How Students Are Adjusting to Remote Learning

How+Students+Are+Adjusting+to+Remote+Learning

Payton Schreier, Centurion Staff

Online Learning has taken a definite turn, and according to students, it may be for the worse. Many students are now being forced to stay home to complete their schooling, which can be damaging on many levels.

While students try their best to keep their productivity and concentration up at home, some have tried to get into a routine to try to make the day feel like a real school day. Some even dedicate certain areas in their house as their “school desk” or study area.

Many students have a specific room that they stay in while doing their online schooling and meetings. Brittney Grida, 19, psychology major says she studies at a desk in the corner of her room. “I keep my textbooks and notebooks in my desk along with my diffuser. I use my diffuser regularly to help me relax during school,” said Grida.

While most students do have a desk to work at and keep their school supplies organized, Rebekah Damon, 19, nursing major says she usually does her online school in her room or at her dining room table.

“If I’m in my room, I’ll do it on the floor because I don’t have a desk. I have all my pencils laid out with my notebooks as well. I use the dining room table as my locker basically,” said Damon.

Other students don’t have the space or the time to be as organized as they would normally be. William Youse, 19, computer science major feels that one advantage to having classes online is

that all his textbooks are online as well and he does not need to worry about the school work clutter. This advantage creates an easier way for students and teachers themselves to be more organized, as most of everything needed is through the computer.

On the other hand, online schooling has been negatively affecting some students. A balance between home life and classroom life has not been equal, and it has taken an effect on Youse, as he believes he’s not good at managing classwork and home life together.

“Whatever comes to mind first gets done first. After that, it’s just pure anxiety that takes over,” said Youse.

Online learning has caused increased stress on students and teachers as they are having a harder time reaching out to students for help, but teachers can no longer see or help their students directly.
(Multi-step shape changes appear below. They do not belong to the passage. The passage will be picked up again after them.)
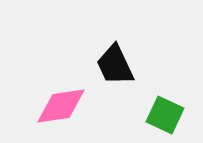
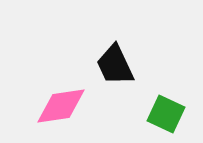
green square: moved 1 px right, 1 px up
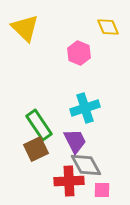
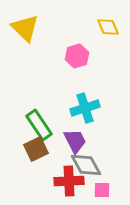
pink hexagon: moved 2 px left, 3 px down; rotated 20 degrees clockwise
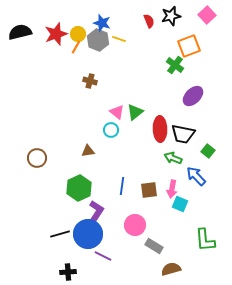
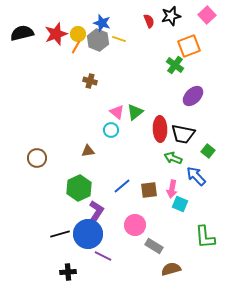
black semicircle: moved 2 px right, 1 px down
blue line: rotated 42 degrees clockwise
green L-shape: moved 3 px up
Many students are visual learners, and only being able to see what they need to learn through a screen without help can be very frustrating.
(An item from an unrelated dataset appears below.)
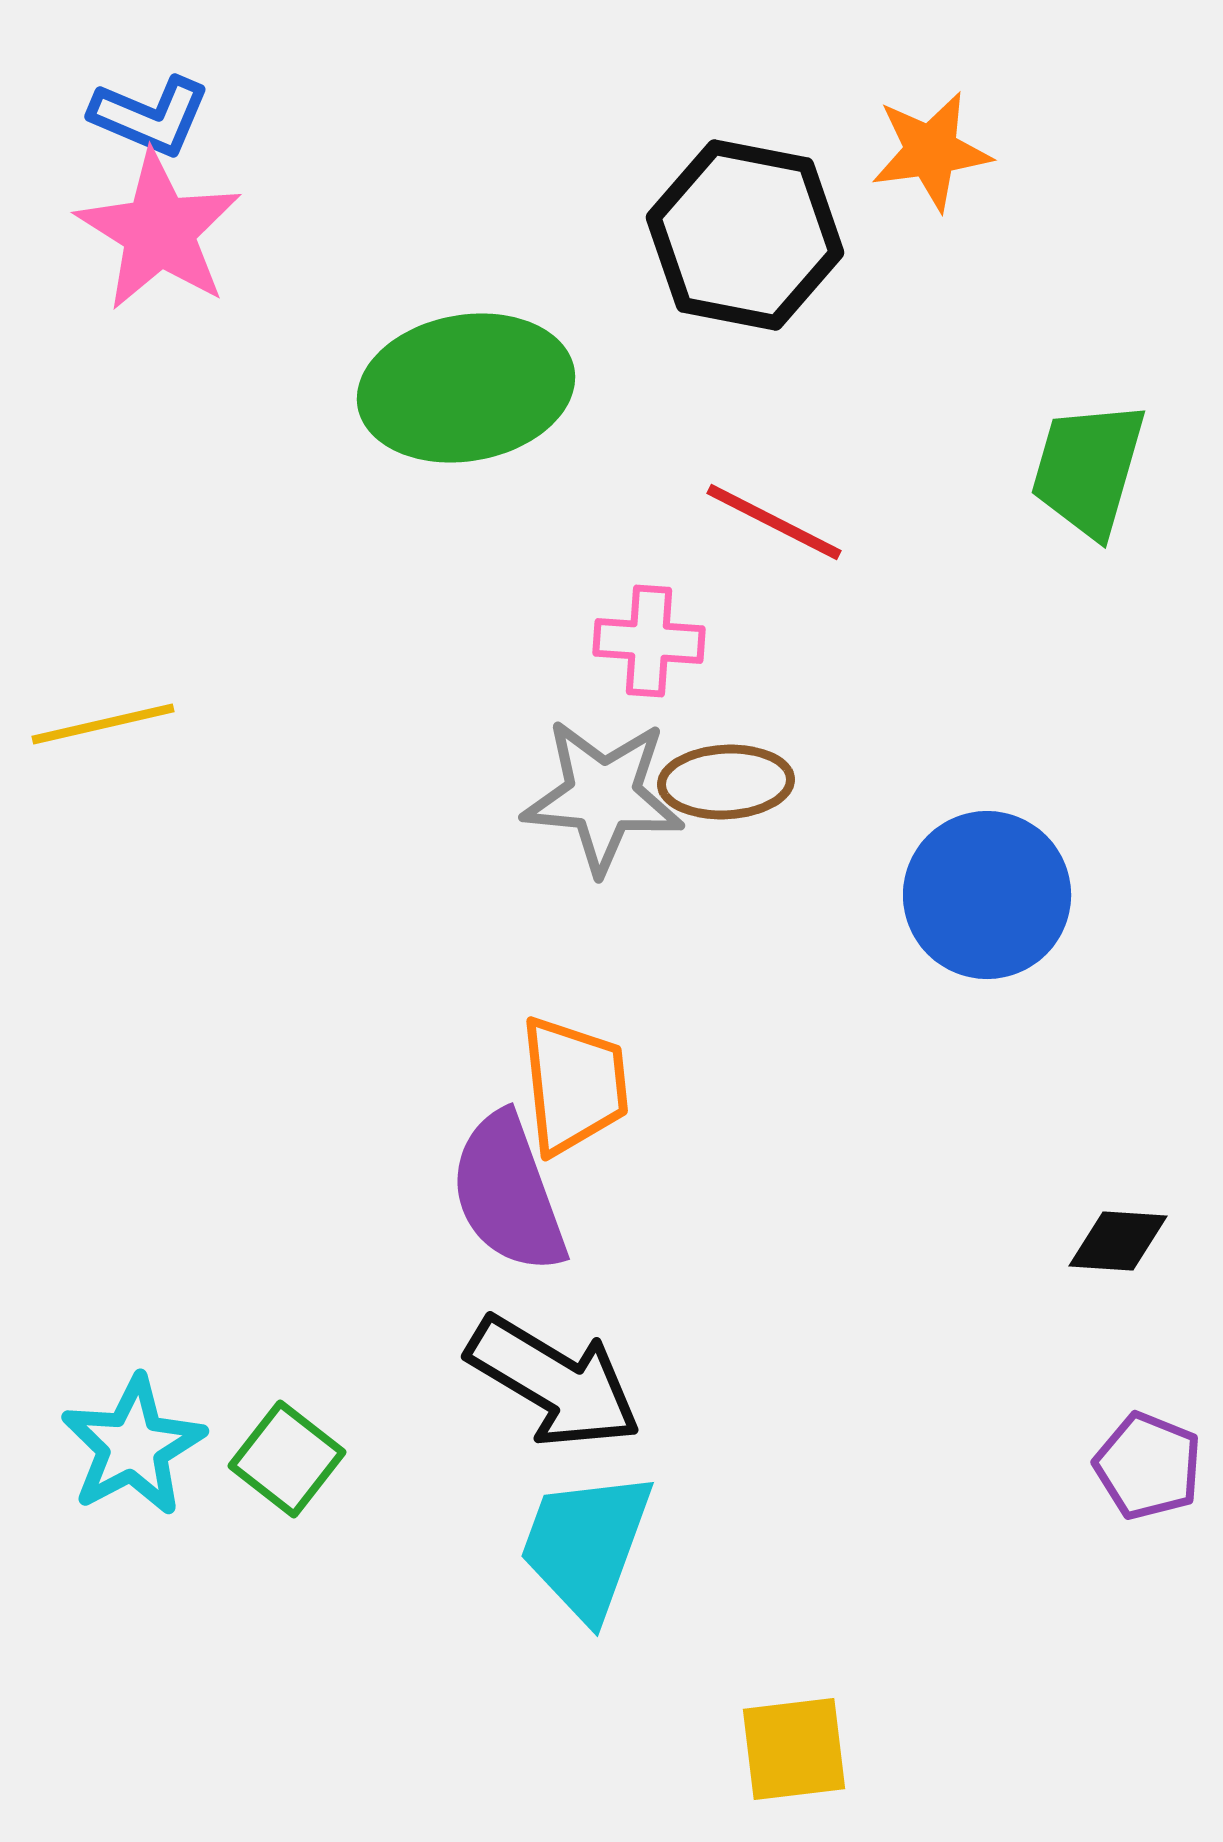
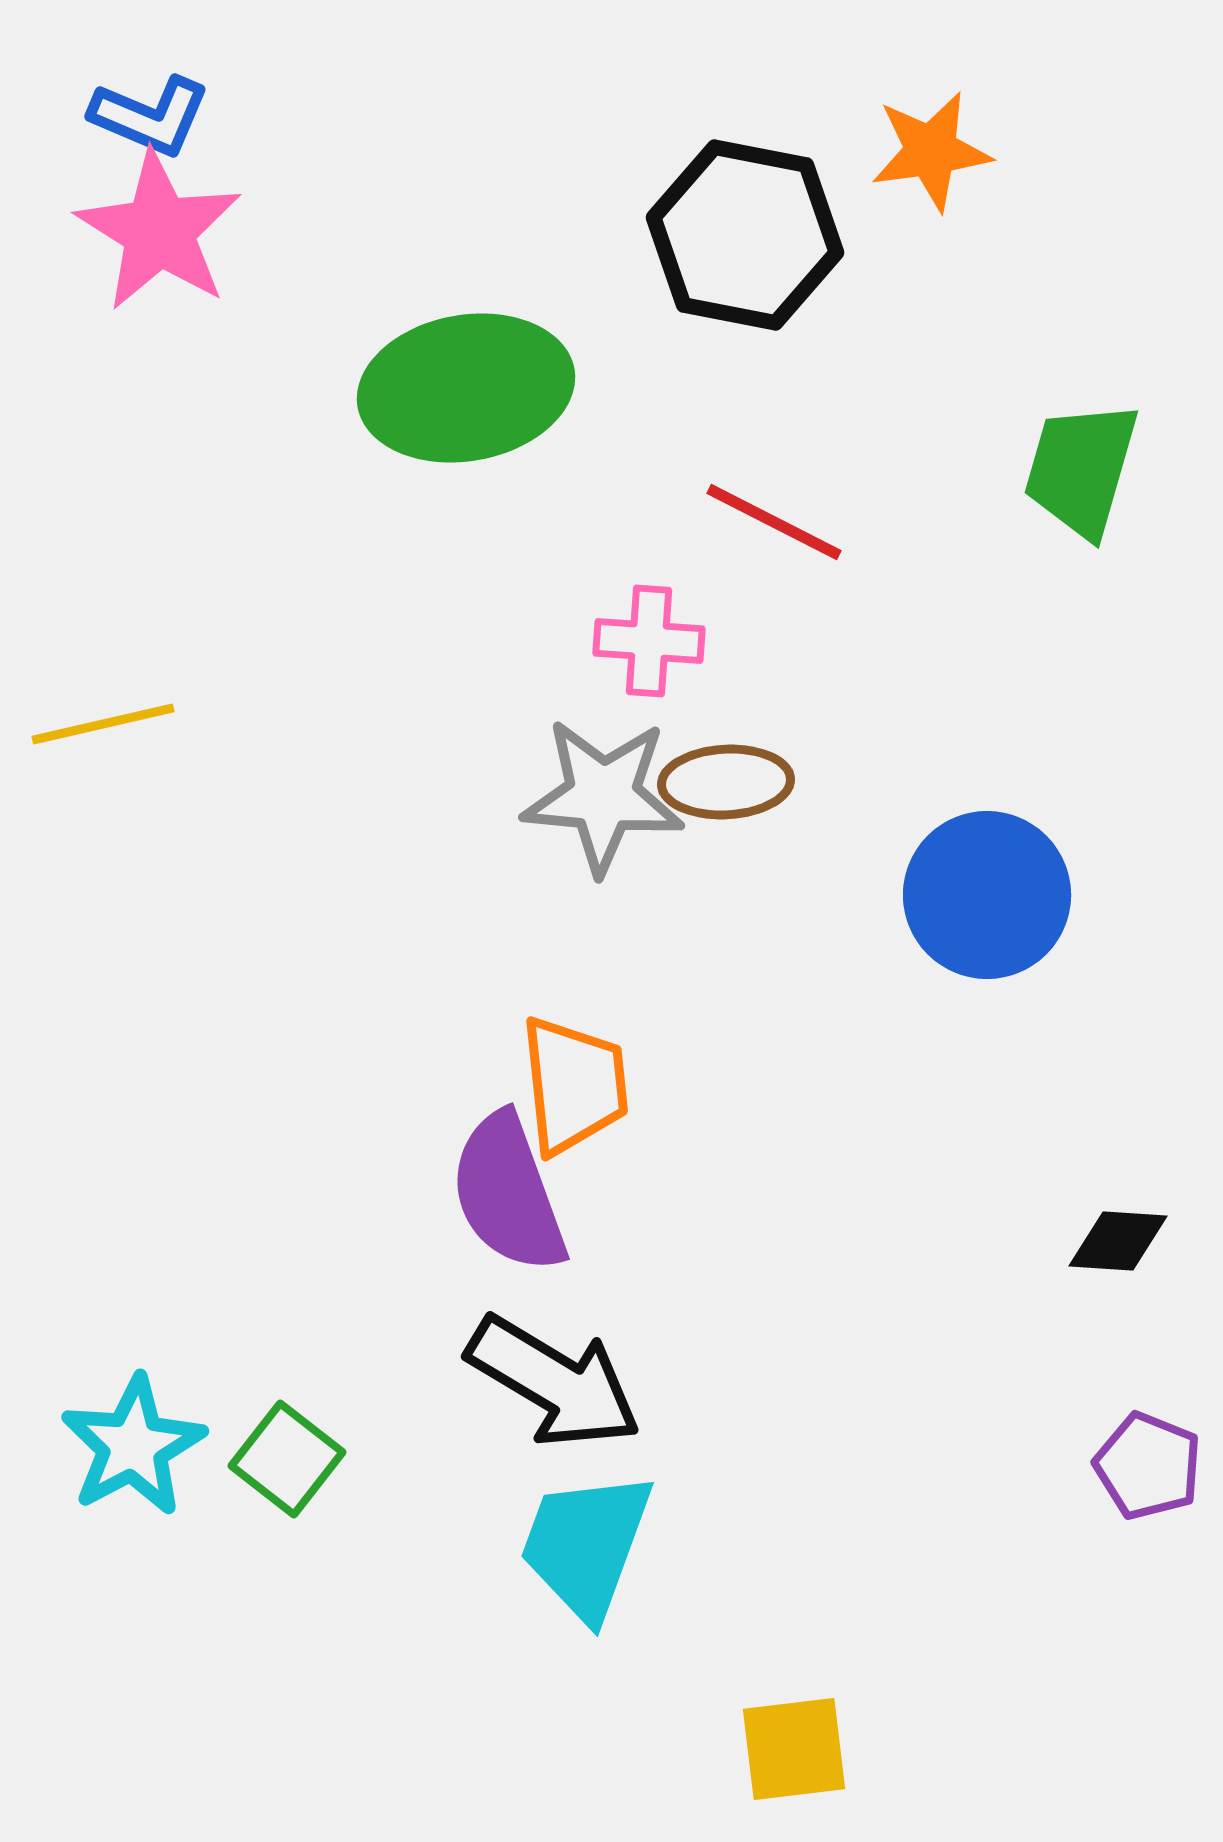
green trapezoid: moved 7 px left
Some students are taking it better than others, as Damon stated she tries to time out her work so she have enough time to do everything.

“I give myself breaks in between as well. I’ll alternate my online classes as well to help myself focus and make it easier on myself,” said Damon. This can be beneficial for learning as switching up their routine could encourage more creativity and interest.

Online learning has seen both positives and negatives for students, and students themselves are pushing to see their degrees through no matter what the circumstances are.